→ SOURCE EXCERPT:
-- Begin --

# The BEST country is



## YoungJohnnyDepp (Jun 15, 2021)

Italy

Most successful European football nation. Good mix of med and white so you get that gandy look. Most inventions and discovery's
Dark traid history

Basically a germanic country with a hint of middle east


----------



## gamma (Jun 15, 2021)

Based and italianpilled


----------



## BigBoy (Jun 15, 2021)

Burgerland mogs


----------



## Deleted member 10913 (Jun 15, 2021)

YoungJohnnyDepp said:


> Italy
> 
> Most successful European football nation. Good mix of med and white so you get that gandy look. Most inventions and discovery's
> Dark traid history
> ...


Turkey will have a comeback and beat Italy


----------



## YoungJohnnyDepp (Jun 15, 2021)

BigBoy said:


> Burgerland mogs


USA is an international collective ethnically Italians mog


----------



## BigBoy (Jun 15, 2021)

YoungJohnnyDepp said:


> USA is an international collective ethnically Italians mog


cope


----------



## ilyess (Jun 15, 2021)

-- End --

→ DATASET RECORDS:
-- Begin --

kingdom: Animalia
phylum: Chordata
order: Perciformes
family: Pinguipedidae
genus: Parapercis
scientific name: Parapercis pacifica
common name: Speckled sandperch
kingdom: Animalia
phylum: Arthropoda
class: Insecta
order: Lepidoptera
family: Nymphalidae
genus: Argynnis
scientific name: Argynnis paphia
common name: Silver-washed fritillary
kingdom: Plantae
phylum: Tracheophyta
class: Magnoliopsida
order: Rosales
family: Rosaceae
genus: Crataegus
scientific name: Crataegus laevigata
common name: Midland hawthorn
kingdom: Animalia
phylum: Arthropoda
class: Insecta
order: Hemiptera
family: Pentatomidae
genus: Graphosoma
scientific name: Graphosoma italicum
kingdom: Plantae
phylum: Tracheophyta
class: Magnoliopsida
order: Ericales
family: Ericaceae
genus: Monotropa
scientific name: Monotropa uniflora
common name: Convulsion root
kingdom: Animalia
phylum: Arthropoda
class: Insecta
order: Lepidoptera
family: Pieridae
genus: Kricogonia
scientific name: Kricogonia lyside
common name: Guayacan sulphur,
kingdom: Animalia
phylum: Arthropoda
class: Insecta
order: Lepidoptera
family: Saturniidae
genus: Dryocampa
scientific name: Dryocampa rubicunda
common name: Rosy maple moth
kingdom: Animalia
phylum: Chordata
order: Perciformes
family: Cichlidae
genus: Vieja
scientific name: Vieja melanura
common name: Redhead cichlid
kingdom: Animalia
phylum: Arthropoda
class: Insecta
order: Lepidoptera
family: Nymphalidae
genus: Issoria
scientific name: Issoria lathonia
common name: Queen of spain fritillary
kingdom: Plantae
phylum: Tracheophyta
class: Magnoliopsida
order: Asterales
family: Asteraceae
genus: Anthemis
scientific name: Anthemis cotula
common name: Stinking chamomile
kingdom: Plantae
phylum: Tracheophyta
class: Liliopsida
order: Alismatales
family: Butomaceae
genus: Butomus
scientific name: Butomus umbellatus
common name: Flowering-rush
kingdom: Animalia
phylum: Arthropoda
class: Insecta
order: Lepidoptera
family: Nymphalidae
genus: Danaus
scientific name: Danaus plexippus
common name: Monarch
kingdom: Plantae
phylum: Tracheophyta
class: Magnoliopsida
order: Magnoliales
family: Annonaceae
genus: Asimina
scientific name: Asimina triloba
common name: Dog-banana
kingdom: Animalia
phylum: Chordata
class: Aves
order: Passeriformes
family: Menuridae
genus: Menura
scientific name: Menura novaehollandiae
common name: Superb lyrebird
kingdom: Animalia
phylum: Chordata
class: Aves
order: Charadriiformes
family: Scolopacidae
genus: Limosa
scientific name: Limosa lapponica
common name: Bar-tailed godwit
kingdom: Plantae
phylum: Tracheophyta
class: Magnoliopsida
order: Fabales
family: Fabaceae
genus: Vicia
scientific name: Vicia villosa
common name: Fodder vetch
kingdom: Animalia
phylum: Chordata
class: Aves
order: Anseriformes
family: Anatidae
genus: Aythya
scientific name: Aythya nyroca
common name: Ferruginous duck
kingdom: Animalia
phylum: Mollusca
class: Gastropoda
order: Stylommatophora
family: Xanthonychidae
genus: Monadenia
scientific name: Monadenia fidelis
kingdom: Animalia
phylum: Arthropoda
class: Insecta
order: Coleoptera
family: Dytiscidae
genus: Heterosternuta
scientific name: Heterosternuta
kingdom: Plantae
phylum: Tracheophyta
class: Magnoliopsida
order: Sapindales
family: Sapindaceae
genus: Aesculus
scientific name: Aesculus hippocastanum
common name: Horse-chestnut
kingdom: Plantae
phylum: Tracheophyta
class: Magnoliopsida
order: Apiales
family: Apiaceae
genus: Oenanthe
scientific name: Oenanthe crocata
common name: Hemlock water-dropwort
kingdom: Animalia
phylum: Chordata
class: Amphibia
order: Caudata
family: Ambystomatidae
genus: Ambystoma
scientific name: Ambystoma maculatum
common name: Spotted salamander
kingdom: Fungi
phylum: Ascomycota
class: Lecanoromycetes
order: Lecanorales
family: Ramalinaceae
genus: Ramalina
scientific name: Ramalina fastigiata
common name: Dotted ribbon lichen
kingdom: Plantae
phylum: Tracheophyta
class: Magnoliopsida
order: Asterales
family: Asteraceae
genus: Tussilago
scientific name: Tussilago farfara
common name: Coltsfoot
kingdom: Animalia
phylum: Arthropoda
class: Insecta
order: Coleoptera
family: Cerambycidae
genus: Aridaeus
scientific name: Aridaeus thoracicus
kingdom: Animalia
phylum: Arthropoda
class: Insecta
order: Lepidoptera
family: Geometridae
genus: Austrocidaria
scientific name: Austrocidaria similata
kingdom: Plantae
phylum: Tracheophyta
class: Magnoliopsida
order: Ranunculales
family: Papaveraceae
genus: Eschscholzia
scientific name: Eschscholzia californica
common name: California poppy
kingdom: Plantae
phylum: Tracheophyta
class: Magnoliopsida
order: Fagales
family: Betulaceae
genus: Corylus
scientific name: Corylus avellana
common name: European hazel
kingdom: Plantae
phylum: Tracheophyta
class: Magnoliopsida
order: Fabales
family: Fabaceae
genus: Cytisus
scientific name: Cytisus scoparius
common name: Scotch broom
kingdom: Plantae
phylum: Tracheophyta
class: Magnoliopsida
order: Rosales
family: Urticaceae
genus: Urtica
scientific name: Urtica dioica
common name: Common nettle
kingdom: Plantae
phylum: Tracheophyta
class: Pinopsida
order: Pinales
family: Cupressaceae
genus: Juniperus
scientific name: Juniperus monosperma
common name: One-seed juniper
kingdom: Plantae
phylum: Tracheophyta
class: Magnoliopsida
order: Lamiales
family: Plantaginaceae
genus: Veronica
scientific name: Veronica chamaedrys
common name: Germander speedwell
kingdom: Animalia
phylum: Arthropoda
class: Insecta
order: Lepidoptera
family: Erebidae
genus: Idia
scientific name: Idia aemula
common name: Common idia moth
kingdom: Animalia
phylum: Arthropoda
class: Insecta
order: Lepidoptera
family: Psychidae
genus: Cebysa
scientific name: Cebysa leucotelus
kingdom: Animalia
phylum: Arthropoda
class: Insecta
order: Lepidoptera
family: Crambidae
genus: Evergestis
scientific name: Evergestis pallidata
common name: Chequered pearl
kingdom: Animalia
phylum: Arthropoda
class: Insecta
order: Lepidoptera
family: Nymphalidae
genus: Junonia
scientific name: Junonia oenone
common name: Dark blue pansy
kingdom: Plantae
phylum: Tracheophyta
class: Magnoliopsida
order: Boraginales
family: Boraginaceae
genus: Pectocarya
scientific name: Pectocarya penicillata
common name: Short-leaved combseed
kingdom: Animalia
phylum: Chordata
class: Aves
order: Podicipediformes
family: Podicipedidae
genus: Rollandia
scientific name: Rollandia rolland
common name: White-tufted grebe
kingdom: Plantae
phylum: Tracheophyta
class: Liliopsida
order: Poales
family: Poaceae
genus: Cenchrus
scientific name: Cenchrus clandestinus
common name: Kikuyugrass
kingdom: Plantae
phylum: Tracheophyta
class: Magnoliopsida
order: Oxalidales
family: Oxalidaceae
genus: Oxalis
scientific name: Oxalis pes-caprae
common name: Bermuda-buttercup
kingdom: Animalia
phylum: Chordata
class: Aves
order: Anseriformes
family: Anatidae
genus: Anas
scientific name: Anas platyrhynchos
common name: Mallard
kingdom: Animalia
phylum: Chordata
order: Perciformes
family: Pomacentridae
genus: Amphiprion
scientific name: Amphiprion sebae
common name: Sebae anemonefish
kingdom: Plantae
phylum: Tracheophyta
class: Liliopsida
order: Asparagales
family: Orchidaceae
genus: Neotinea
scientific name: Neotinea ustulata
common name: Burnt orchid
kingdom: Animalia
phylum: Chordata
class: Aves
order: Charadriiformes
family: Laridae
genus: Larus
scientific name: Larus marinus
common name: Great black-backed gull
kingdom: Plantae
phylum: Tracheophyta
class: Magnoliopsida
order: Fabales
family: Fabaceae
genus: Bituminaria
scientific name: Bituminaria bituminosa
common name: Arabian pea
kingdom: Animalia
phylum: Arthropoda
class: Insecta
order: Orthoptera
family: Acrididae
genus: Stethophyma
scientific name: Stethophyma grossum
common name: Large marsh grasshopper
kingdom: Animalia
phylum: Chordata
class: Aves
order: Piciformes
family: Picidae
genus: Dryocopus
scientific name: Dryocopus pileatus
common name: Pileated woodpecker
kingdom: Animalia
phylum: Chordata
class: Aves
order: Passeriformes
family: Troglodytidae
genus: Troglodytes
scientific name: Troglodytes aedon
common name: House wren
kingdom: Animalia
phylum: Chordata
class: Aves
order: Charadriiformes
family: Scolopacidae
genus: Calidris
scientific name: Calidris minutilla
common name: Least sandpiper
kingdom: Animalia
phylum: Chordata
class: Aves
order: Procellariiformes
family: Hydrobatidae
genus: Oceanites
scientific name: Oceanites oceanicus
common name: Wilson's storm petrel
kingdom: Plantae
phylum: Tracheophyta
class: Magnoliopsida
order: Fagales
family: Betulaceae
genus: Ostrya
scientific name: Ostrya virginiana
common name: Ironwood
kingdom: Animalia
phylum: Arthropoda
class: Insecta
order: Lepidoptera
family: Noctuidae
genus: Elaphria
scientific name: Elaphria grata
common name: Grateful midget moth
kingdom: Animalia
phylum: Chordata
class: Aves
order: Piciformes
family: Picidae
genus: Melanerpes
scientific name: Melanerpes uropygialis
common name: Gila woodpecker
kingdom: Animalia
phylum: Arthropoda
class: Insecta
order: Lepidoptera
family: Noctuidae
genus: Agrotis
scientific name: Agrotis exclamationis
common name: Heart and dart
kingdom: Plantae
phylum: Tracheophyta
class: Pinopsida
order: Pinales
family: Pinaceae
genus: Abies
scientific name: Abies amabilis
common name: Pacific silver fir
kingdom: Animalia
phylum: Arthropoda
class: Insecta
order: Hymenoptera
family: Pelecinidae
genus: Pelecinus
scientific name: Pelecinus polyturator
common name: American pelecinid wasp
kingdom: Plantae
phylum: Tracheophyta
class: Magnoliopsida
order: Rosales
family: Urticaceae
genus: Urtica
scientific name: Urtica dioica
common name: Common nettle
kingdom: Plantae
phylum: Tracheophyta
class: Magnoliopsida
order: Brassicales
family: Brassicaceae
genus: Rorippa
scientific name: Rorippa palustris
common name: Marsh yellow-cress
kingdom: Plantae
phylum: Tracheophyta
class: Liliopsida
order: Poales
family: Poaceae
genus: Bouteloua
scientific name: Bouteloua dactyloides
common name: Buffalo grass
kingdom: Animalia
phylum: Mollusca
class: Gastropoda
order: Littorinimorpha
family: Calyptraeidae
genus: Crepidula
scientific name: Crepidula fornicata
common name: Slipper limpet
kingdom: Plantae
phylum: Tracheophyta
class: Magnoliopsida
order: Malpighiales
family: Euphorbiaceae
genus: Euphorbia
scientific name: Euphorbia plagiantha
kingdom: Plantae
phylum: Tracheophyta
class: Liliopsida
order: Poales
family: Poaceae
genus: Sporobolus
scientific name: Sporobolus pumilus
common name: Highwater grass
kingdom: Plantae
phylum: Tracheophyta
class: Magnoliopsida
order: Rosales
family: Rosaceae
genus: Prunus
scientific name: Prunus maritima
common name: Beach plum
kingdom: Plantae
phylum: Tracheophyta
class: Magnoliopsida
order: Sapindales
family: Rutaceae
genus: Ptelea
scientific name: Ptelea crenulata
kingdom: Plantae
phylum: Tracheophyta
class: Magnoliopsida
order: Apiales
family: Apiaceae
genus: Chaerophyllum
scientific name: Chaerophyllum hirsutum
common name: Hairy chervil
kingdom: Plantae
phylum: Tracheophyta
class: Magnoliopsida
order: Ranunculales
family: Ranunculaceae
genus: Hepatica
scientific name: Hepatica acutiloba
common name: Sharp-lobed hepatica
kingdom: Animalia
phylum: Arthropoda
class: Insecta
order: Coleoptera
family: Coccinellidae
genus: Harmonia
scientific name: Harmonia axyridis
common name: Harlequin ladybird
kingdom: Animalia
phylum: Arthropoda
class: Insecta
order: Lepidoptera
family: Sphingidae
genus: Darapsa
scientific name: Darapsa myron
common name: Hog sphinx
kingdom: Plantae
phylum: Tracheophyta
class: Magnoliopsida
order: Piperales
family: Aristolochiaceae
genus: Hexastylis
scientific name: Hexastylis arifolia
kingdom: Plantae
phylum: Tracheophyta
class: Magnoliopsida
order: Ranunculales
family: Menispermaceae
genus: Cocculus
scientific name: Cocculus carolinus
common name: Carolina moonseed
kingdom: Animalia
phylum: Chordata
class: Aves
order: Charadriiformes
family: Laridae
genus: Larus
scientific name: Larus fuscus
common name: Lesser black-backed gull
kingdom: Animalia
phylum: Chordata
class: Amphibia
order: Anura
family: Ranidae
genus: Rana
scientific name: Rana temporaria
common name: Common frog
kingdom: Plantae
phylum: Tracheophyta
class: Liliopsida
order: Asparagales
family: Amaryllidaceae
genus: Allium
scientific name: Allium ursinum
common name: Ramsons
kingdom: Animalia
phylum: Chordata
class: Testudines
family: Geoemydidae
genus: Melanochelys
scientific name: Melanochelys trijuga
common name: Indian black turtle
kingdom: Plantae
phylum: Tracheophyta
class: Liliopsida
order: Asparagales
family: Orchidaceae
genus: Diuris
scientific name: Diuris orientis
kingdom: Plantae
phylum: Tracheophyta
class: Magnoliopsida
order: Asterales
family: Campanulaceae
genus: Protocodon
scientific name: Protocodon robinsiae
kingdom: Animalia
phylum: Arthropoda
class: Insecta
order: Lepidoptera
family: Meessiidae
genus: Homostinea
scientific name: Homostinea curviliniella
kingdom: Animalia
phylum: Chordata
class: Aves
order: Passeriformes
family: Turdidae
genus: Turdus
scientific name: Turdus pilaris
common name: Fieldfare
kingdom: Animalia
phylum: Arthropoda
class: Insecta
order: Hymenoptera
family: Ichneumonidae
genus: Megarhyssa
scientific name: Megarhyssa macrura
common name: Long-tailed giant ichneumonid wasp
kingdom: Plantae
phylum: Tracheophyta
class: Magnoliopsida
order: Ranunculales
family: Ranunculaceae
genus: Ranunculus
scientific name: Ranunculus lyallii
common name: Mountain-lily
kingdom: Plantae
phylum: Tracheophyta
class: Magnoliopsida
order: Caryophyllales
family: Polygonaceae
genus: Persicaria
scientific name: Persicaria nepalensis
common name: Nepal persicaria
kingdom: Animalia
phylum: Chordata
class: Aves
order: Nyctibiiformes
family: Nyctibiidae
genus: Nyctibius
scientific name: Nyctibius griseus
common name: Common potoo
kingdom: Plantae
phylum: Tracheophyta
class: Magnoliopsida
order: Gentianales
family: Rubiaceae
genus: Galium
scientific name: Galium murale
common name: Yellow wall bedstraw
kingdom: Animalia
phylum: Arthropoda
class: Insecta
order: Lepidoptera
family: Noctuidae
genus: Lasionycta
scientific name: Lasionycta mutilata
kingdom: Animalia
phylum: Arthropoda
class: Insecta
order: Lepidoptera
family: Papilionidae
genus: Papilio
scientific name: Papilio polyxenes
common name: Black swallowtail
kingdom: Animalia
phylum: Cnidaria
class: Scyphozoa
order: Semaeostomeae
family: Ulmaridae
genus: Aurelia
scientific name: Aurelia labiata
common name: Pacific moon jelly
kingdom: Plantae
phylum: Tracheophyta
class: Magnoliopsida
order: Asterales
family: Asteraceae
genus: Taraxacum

-- End --

Copy the entire forum thread about the best country above, word for word.

→ SOLUTION TO THIS TASK:
# The BEST country is



## YoungJohnnyDepp (Jun 15, 2021)

Italy

Most successful European football nation. Good mix of med and white so you get that gandy look. Most inventions and discovery's
Dark traid history

Basically a germanic country with a hint of middle east


----------



## gamma (Jun 15, 2021)

Based and italianpilled


----------



## BigBoy (Jun 15, 2021)

Burgerland mogs


----------



## Deleted member 10913 (Jun 15, 2021)

YoungJohnnyDepp said:


> Italy
> 
> Most successful European football nation. Good mix of med and white so you get that gandy look. Most inventions and discovery's
> Dark traid history
> ...


Turkey will have a comeback and beat Italy


----------



## YoungJohnnyDepp (Jun 15, 2021)

BigBoy said:


> Burgerland mogs


USA is an international collective ethnically Italians mog


----------



## BigBoy (Jun 15, 2021)

YoungJohnnyDepp said:


> USA is an international collective ethnically Italians mog


cope


----------



## ilyess (Jun 15, 2021)